=== Given information ===
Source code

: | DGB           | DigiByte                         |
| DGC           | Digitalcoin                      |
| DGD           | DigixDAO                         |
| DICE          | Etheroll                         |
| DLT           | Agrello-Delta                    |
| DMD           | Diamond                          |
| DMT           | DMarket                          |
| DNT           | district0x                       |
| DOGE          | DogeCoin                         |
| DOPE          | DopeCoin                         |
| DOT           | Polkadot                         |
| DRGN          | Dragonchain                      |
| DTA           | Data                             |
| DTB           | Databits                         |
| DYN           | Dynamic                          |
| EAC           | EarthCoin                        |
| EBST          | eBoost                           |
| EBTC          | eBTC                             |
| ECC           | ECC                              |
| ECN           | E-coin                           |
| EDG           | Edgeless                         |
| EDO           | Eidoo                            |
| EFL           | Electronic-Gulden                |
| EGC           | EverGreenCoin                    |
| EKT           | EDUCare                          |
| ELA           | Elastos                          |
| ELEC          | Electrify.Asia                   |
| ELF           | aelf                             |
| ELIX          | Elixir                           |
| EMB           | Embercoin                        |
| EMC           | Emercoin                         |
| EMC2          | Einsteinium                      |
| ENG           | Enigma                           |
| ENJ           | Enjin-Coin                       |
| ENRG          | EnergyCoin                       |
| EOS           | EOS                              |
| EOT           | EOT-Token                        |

=== Problem to solve ===
Every record needs to be written out again, exactly as it was given.

=== Your response ===
Source code

: | DGB           | DigiByte                         |
| DGC           | Digitalcoin                      |
| DGD           | DigixDAO                         |
| DICE          | Etheroll                         |
| DLT           | Agrello-Delta                    |
| DMD           | Diamond                          |
| DMT           | DMarket                          |
| DNT           | district0x                       |
| DOGE          | DogeCoin                         |
| DOPE          | DopeCoin                         |
| DOT           | Polkadot                         |
| DRGN          | Dragonchain                      |
| DTA           | Data                             |
| DTB           | Databits                         |
| DYN           | Dynamic                          |
| EAC           | EarthCoin                        |
| EBST          | eBoost                           |
| EBTC          | eBTC                             |
| ECC           | ECC                              |
| ECN           | E-coin                           |
| EDG           | Edgeless                         |
| EDO           | Eidoo                            |
| EFL           | Electronic-Gulden                |
| EGC           | EverGreenCoin                    |
| EKT           | EDUCare                          |
| ELA           | Elastos                          |
| ELEC          | Electrify.Asia                   |
| ELF           | aelf                             |
| ELIX          | Elixir                           |
| EMB           | Embercoin                        |
| EMC           | Emercoin                         |
| EMC2          | Einsteinium                      |
| ENG           | Enigma                           |
| ENJ           | Enjin-Coin                       |
| ENRG          | EnergyCoin                       |
| EOS           | EOS                              |
| EOT           | EOT-Token                        |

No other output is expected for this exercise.